El artículo 8o. de la Ley de Instituciones de 1990 establecía: ``Para organizarse y operar como institución de banca múltiple se requiere autorización del gobierno federal, que compete otorgar discrecionalmente a la Secretaría de Hacienda y Crédito Público, oyendo la opinión del Banco de México y de la Comisión Nacional Bancaria. Por su naturaleza, estas autorizaciones serán intransmisibles.'' Este precepto legal marca con toda claridad que las autorizaciones administrativas que podía otorgar el Gobierno Federal eran actos administrativos, de alcance singular y concreto, cuya fuente de legalidad estaba en el texto legal transcrito en la potestad reglamentaria.
No pueden confundirse la facultad de otorgar concesiones administrativas con la facultad reglamentaria, y resulta una barbaridad jurídica confundir maliciosamente una autorización o concesión individual de alcance singular, con la expedición de una norma reglamentaria, general, secundaria, fundada en el artículo 89, fracción primera de la Constitución.
Los integrantes de la oncena jurisdiccional pretendieron legitimar los acuerdos presidenciales específicos de autorizaciones bancarias fundándolos en el artículo 89, fracción primera de la Carta Magna y olvidaron el artículo 8o. de la Ley de Instituciones por dos razones muy obvias:
1. El Congreso de la Unión, al aprobar la nueva Ley de Instituciones de Crédito (Diario Oficial del 18 de julio de 1990), y al brindar mediante el artículo 8o. del Ejecutivo federal, la facultad de otorgar autorizaciones bancarias, sometió esa potestad a un plazo legal improrrogable.
El artículo 9o. transitorio de la ley en referencia dispone: ``El Ejecutivo federal, en un plazo de 180 días naturales a partir de la vigencia de esa ley, expedirá los decretos mediante los cuales se transforman en instituciones nacionales de crédito, de sociedades anónimas en sociedades nacionales de crédito, como instituciones de Banca de Desarrollo''.
Como Salinas no alcanzó a concertar con los interesados privados, nacionales y extranjeros, valido de su máxima autoridad extralegal, expidió muchos de los decretos de autorización a los bancos después del plazo fijado por el Congreso. Esta extemporaneidad tiñó también de ilegalidad la operación como bancos, de las sociedades autorizadas, aunque no las privó de vida jurídica.
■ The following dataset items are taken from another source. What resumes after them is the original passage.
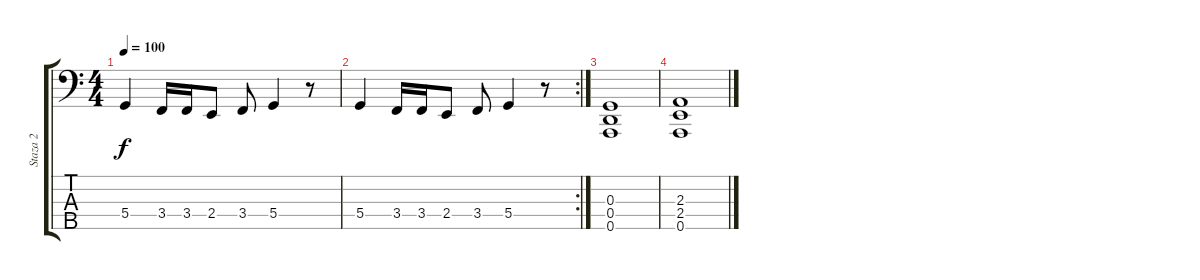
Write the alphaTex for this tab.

\track ("Staza 2" "Staza 2") {instrument slapbass1}
\staff {score tabs}
\tuning (F2 C2 G1 D1 A0) {hide}
\ts (4 4)
\tempo 100
\clef f4
\ks c
5.4.4{dy f} 3.4.16 3.4.16 2.4.8 3.4.8 5.4.4 r.8 |
\rc 2
5.4.4 3.4.16 3.4.16 2.4.8 3.4.8 5.4.4 r.8 |
(0.3 0.4 0.5).1 |
(2.3 2.4 0.5).1
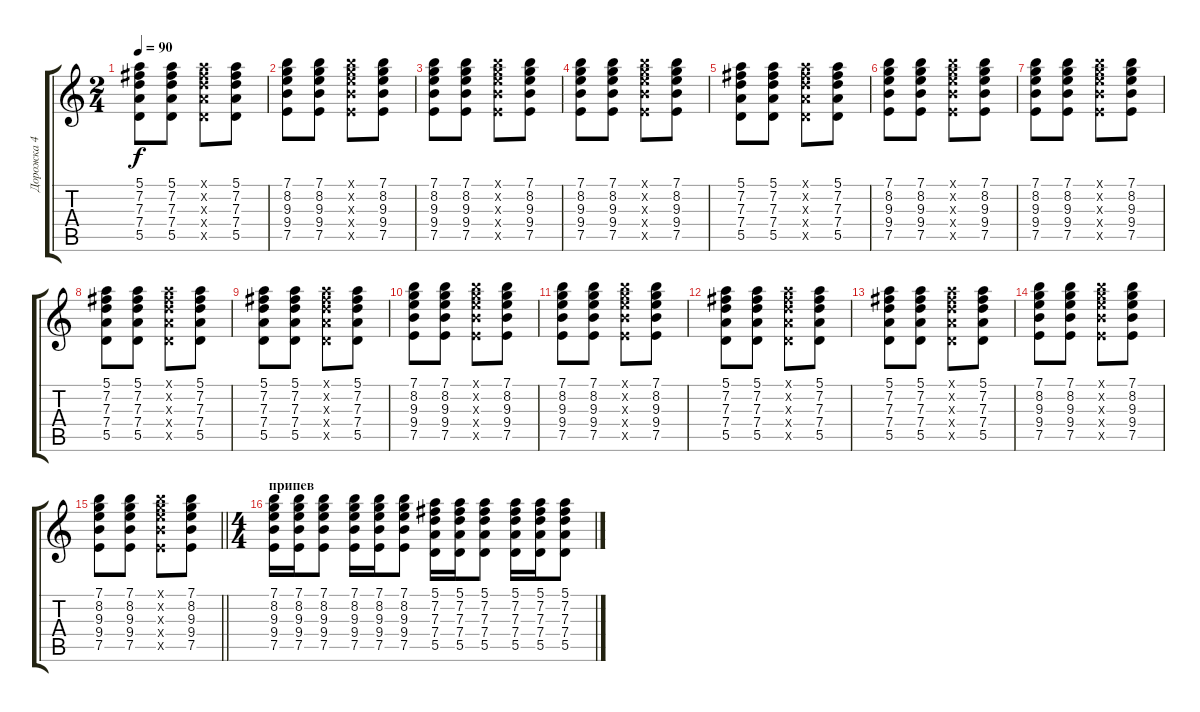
\track ("Дорожка 4" "Дорожка 4") {instrument electricguitarclean}
\staff {score tabs}
\tuning (E4 B3 G3 D3 A2 E2) {hide}
\ts (2 4)
\tempo 90
\clef g2
\ks c
(5.1 7.2 7.3 7.4 5.5).8{dy f} (5.1 7.2 7.3 7.4 5.5).8 (5.1{x} 7.2{x} 7.3{x} 7.4{x} 5.5{x}).8 (5.1 7.2 7.3 7.4 5.5).8 |
(7.1 8.2 9.3 9.4 7.5).8 (7.1 8.2 9.3 9.4 7.5).8 (7.1{x} 8.2{x} 9.3{x} 9.4{x} 7.5{x}).8 (7.1 8.2 9.3 9.4 7.5).8 |
(7.1 8.2 9.3 9.4 7.5).8 (7.1 8.2 9.3 9.4 7.5).8 (7.1{x} 8.2{x} 9.3{x} 9.4{x} 7.5{x}).8 (7.1 8.2 9.3 9.4 7.5).8 |
(7.1 8.2 9.3 9.4 7.5).8 (7.1 8.2 9.3 9.4 7.5).8 (7.1{x} 8.2{x} 9.3{x} 9.4{x} 7.5{x}).8 (7.1 8.2 9.3 9.4 7.5).8 |
(5.1 7.2 7.3 7.4 5.5).8 (5.1 7.2 7.3 7.4 5.5).8 (5.1{x} 7.2{x} 7.3{x} 7.4{x} 5.5{x}).8 (5.1 7.2 7.3 7.4 5.5).8 |
(7.1 8.2 9.3 9.4 7.5).8 (7.1 8.2 9.3 9.4 7.5).8 (7.1{x} 8.2{x} 9.3{x} 9.4{x} 7.5{x}).8 (7.1 8.2 9.3 9.4 7.5).8 |
(7.1 8.2 9.3 9.4 7.5).8 (7.1 8.2 9.3 9.4 7.5).8 (7.1{x} 8.2{x} 9.3{x} 9.4{x} 7.5{x}).8 (7.1 8.2 9.3 9.4 7.5).8 |
(5.1 7.2 7.3 7.4 5.5).8 (5.1 7.2 7.3 7.4 5.5).8 (5.1{x} 7.2{x} 7.3{x} 7.4{x} 5.5{x}).8 (5.1 7.2 7.3 7.4 5.5).8 |
(5.1 7.2 7.3 7.4 5.5).8 (5.1 7.2 7.3 7.4 5.5).8 (5.1{x} 7.2{x} 7.3{x} 7.4{x} 5.5{x}).8 (5.1 7.2 7.3 7.4 5.5).8 |
(7.1 8.2 9.3 9.4 7.5).8 (7.1 8.2 9.3 9.4 7.5).8 (7.1{x} 8.2{x} 9.3{x} 9.4{x} 7.5{x}).8 (7.1 8.2 9.3 9.4 7.5).8 |
(7.1 8.2 9.3 9.4 7.5).8 (7.1 8.2 9.3 9.4 7.5).8 (7.1{x} 8.2{x} 9.3{x} 9.4{x} 7.5{x}).8 (7.1 8.2 9.3 9.4 7.5).8 |
(5.1 7.2 7.3 7.4 5.5).8 (5.1 7.2 7.3 7.4 5.5).8 (5.1{x} 7.2{x} 7.3{x} 7.4{x} 5.5{x}).8 (5.1 7.2 7.3 7.4 5.5).8 |
(5.1 7.2 7.3 7.4 5.5).8 (5.1 7.2 7.3 7.4 5.5).8 (5.1{x} 7.2{x} 7.3{x} 7.4{x} 5.5{x}).8 (5.1 7.2 7.3 7.4 5.5).8 |
(7.1 8.2 9.3 9.4 7.5).8 (7.1 8.2 9.3 9.4 7.5).8 (7.1{x} 8.2{x} 9.3{x} 9.4{x} 7.5{x}).8 (7.1 8.2 9.3 9.4 7.5).8 |
\barLineRight lightlight
(7.1 8.2 9.3 9.4 7.5).8 (7.1 8.2 9.3 9.4 7.5).8 (7.1{x} 8.2{x} 9.3{x} 9.4{x} 7.5{x}).8 (7.1 8.2 9.3 9.4 7.5).8 |
\ts (4 4)
\section ("" "припев")
(7.1 8.2 9.3 9.4 7.5).16 (7.1 8.2 9.3 9.4 7.5).16 (7.1 8.2 9.3 9.4 7.5).8 (7.1 8.2 9.3 9.4 7.5).16 (7.1 8.2 9.3 9.4 7.5).16 (7.1 8.2 9.3 9.4 7.5).8 (5.1 7.2 7.3 7.4 5.5).16 (5.1 7.2 7.3 7.4 5.5).16 (5.1 7.2 7.3 7.4 5.5).8 (5.1 7.2 7.3 7.4 5.5).16 (5.1 7.2 7.3 7.4 5.5).16 (5.1 7.2 7.3 7.4 5.5).8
El problema de fondo no era ni es la existencia de las instituciones autorizadas, sino de la ilegalidad de su actuación, fundada en decretos presidenciales posteriores al plazo fijado en la ley y, por lo mismo, contrarios a la Carta Magna.
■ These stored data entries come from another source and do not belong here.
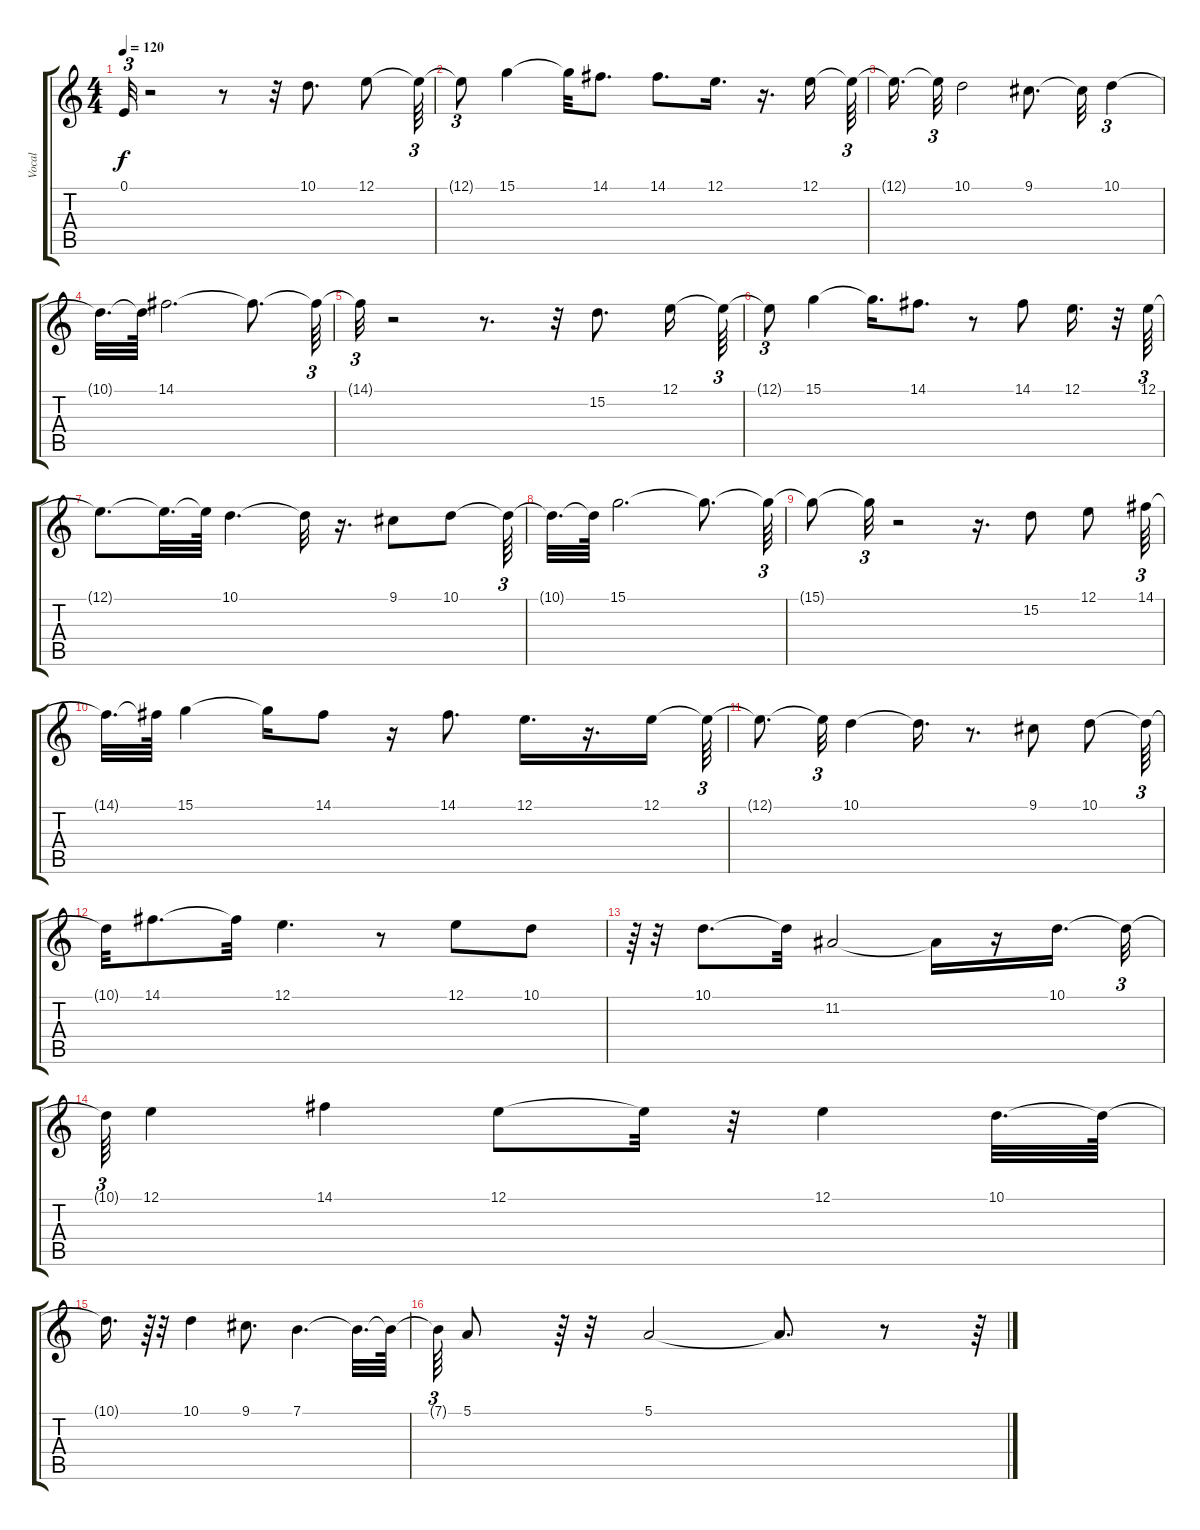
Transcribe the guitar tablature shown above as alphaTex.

\track ("Vocal" "Vocal") {instrument voiceoohs}
\staff {score tabs}
\tuning (E4 B3 G3 D3 A2 E2) {hide}
\ts (4 4)
\tempo 120
\clef g2
\ks c
0.1{t}.32{tu (3 2) dy f} r.2 r.8 r.32 10.1.8{d} 12.1.8 12.1{t}.64{tu (3 2)} |
12.1{t}.8{tu (3 2)} 15.1.4 15.1{t}.32 14.1.8{d} 14.1.8{d} 12.1.16{d} r.16{d} 12.1.16 12.1{t}.64{tu (3 2)} |
12.1{t}.16{d} 12.1{t}.32{tu (3 2)} 10.1.2 9.1.8{d} 9.1{t}.32 10.1.4{tu (3 2)} |
10.1{t}.32{d} 10.1{t}.64 14.1.2{d} 14.1{t}.8{d} 14.1{t}.64{tu (3 2)} |
14.1{t}.32{tu (3 2)} r.2 r.8{d} r.32 15.2.8{d} 12.1.16 12.1{t}.64{tu (3 2)} |
12.1{t}.8{tu (3 2)} 15.1.4 15.1{t}.16{d} 14.1.8{d} r.8 14.1.8 12.1.16{d} r.32 12.1.64{tu (3 2)} |
12.1{t}.8{d} 12.1{t}.32{d} 12.1{t}.64 10.1.4{d} 10.1{t}.32 r.16{d} 9.1.8 10.1.8 10.1{t}.64{tu (3 2)} |
10.1{t}.32{d} 10.1{t}.64 15.1.2{d} 15.1{t}.8{d} 15.1{t}.64{tu (3 2)} |
15.1{t}.8 15.1{t}.32{tu (3 2)} r.2 r.16{d} 15.2.8 12.1.8 14.1.64{tu (3 2)} |
14.1{t}.32{d} 14.1{t}.64 15.1.4 15.1{t}.16 14.1.8 r.16 14.1.8{d} 12.1.16{d} r.16{d} 12.1.16 12.1{t}.64{tu (3 2)} |
12.1{t}.8{d} 12.1{t}.32{tu (3 2)} 10.1.4 10.1{t}.16{d} r.8{d} 9.1.8 10.1.8 10.1{t}.64{tu (3 2)} |
10.1{t}.32 14.1.8{d} 14.1{t}.32 12.1.4{d} r.8 12.1.8 10.1.8 |
r.64{tu (3 2)} r.32 10.1.8{d} 10.1{t}.32 11.2.2 11.2{t}.16 r.16 10.1.16{d} 10.1{t}.32{tu (3 2)} |
10.1{t}.64{tu (3 2)} 12.1.4 14.1.4 12.1.8 12.1{t}.32 r.32 12.1.4 10.1.32{d} 10.1{t}.64 |
10.1{t}.16{d} r.64{tu (3 2)} r.32 10.1.4 9.1.8{d} 7.1.4{d} 7.1{t}.32{d} 7.1{t}.64 |
7.1{t}.64{tu (3 2)} 5.1.8 r.64{tu (3 2)} r.32 5.1.2 5.1{t}.8{d} r.8 r.64{tu (3 2)}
La maña de la Suprema Corte de suplantar la facultad sujeta a plazo establecida en el artículo 8o. de la Ley Bancaria por la facultad reglamentaria del Presidente, proveniente de la fracción primera, del artículo 8o. de la Constitución, ni legitima los acuerdos ni los sustrae de la temporalidad de la función ya vencida y, por lo mismo, ya inexistente.
2. La otra evidente violación legal contenida en los acuerdos presidenciales, que la Suprema Corte pasó por alto con vergonzante unanimidad, es que el artículo 9o. de la misma Ley de Instituciones establecía, en forma terminante, una serie de requisitos para que alguien pudiera obtener una autorización para operar como institución de banca múltiple, requisitos cuyo cumplimiento debiera estar obligado a vigilar el Presidente cuando, con fundamento en el artículo 8¼, concede una autorización. Otorgarla sin cumplir esos requisitos determina la ilicitud de la misma autorización y la nulidad consecuente de las operaciones bancarias que lleve a cabo quien ``disfruta'' de una autorización inválida.
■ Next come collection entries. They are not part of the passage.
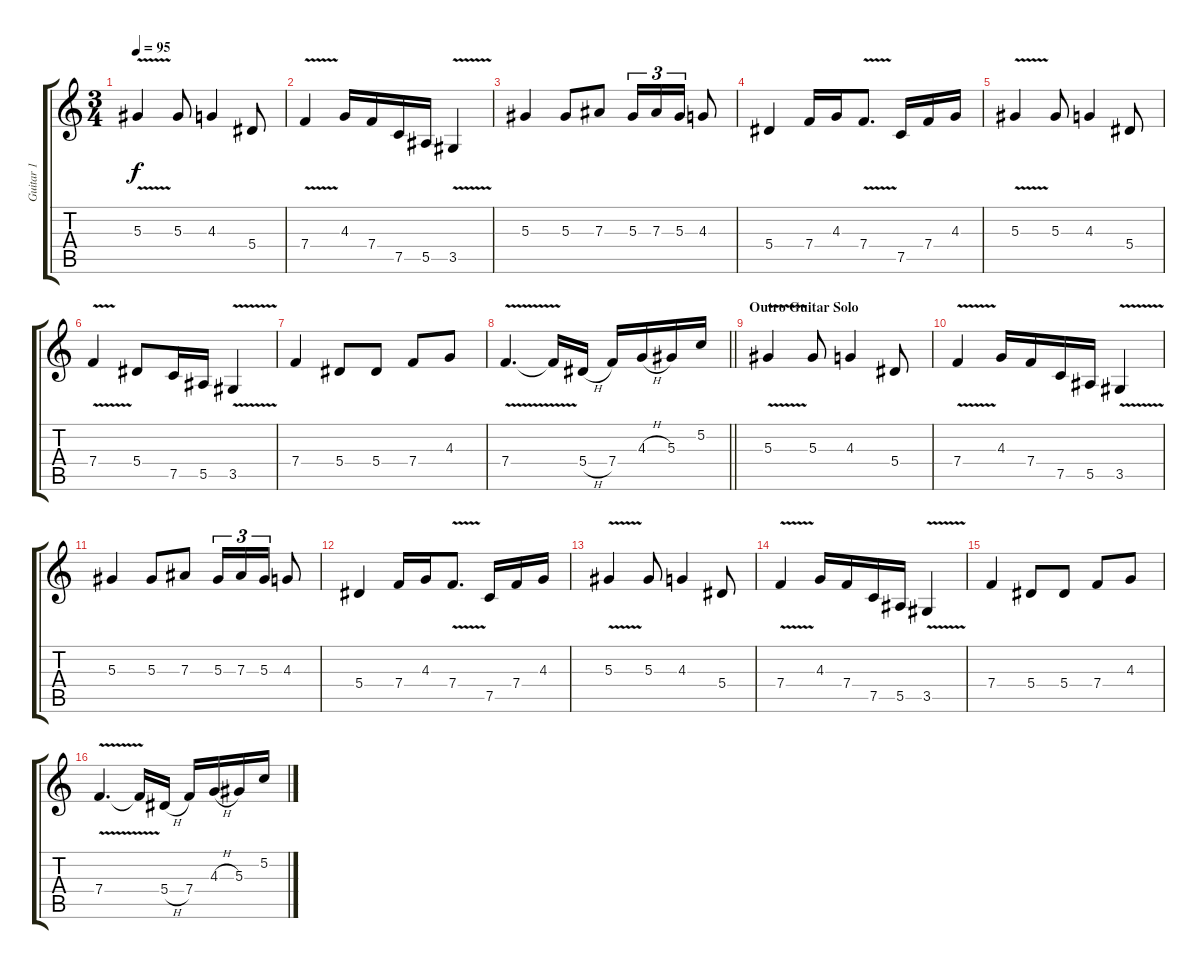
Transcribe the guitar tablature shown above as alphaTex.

\track ("Guitar 1" "Guitar 1") {instrument acousticguitarsteel}
\staff {score tabs}
\tuning (C4 G3 Eb3 Bb2 F2 C2) {hide}
\ts (3 4)
\tempo 95
\clef g2
\ks c
5.3{v}.4{dy f} 5.3.8 4.3.4 5.4.8 |
7.4{v}.4 4.3.16 7.4.16 7.5.16 5.5.16 3.5{v}.4 |
5.3.4 5.3.8 7.3.8 5.3.16{tu (3 2)} 7.3.16{tu (3 2)} 5.3.16{tu (3 2)} 4.3.8 |
5.4.4 7.4.16 4.3.16 7.4{v}.8{d} 7.5.16 7.4.16 4.3.16 |
5.3{v}.4 5.3.8 4.3.4 5.4.8 |
7.4{v}.4 5.4.8 7.5.16 5.5.16 3.5{v}.4 |
7.4.4 5.4.8 5.4.8 7.4.8 4.3.8 |
\barLineRight lightlight
7.4{v}.4{d} 7.4{t}.16 5.4{h}.16 7.4.16 4.3{h}.16 5.3.16 5.2.16 |
\section ("" "Outro Guitar Solo")
5.3{v}.4 5.3.8 4.3.4 5.4.8 |
7.4{v}.4 4.3.16 7.4.16 7.5.16 5.5.16 3.5{v}.4 |
5.3.4 5.3.8 7.3.8 5.3.16{tu (3 2)} 7.3.16{tu (3 2)} 5.3.16{tu (3 2)} 4.3.8 |
5.4.4 7.4.16 4.3.16 7.4{v}.8{d} 7.5.16 7.4.16 4.3.16 |
5.3{v}.4 5.3.8 4.3.4 5.4.8 |
7.4{v}.4 4.3.16 7.4.16 7.5.16 5.5.16 3.5{v}.4 |
7.4.4 5.4.8 5.4.8 7.4.8 4.3.8 |
7.4{v}.4{d} 7.4{t}.16 5.4{h}.16 7.4.16 4.3{h}.16 5.3.16 5.2.16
Varios de los entes autorizados por Salinas para operar como bancos múltiples no satisfacían los requisitos legales mencionados en el precepto transcrito. Pero, para cortar por lo sano, la oncena judicial suprema olvidó el problema y declaró que los acuerdos presidenciales que comento eran perfectamente ajustados a derecho.
Queda una cuestión jurídica y política que no parece preocupar demasiado a los miembros de la multicitada oncena judicial: ante su la actitud de pretender convalidar los acuerdos presidenciales citados, con clara transgresión de la Constitución y de las leyes aplicables, ¿qué camino les queda a los cientos de miles de ciudadanos esquilmados por los banqueros ilícitos, para defender sus derechos y sus intereses jurídicos? ¿Qué sendero les señala la Suprema Corte a los deudores despojados, a los barzonistas sin medios suficientes, a los deudores sin recursos pecuniarios, amenazados todos por la ``firmeza'' de los bancos acreedores, autorizados por Salinas en 1990, que hoy creen haber encontrado un nuevo apoyo en la sentencia de la Suprema Corte de Justicia que pretende legitimar un sistema bancario fundado en los acuerdos presidenciales comentados?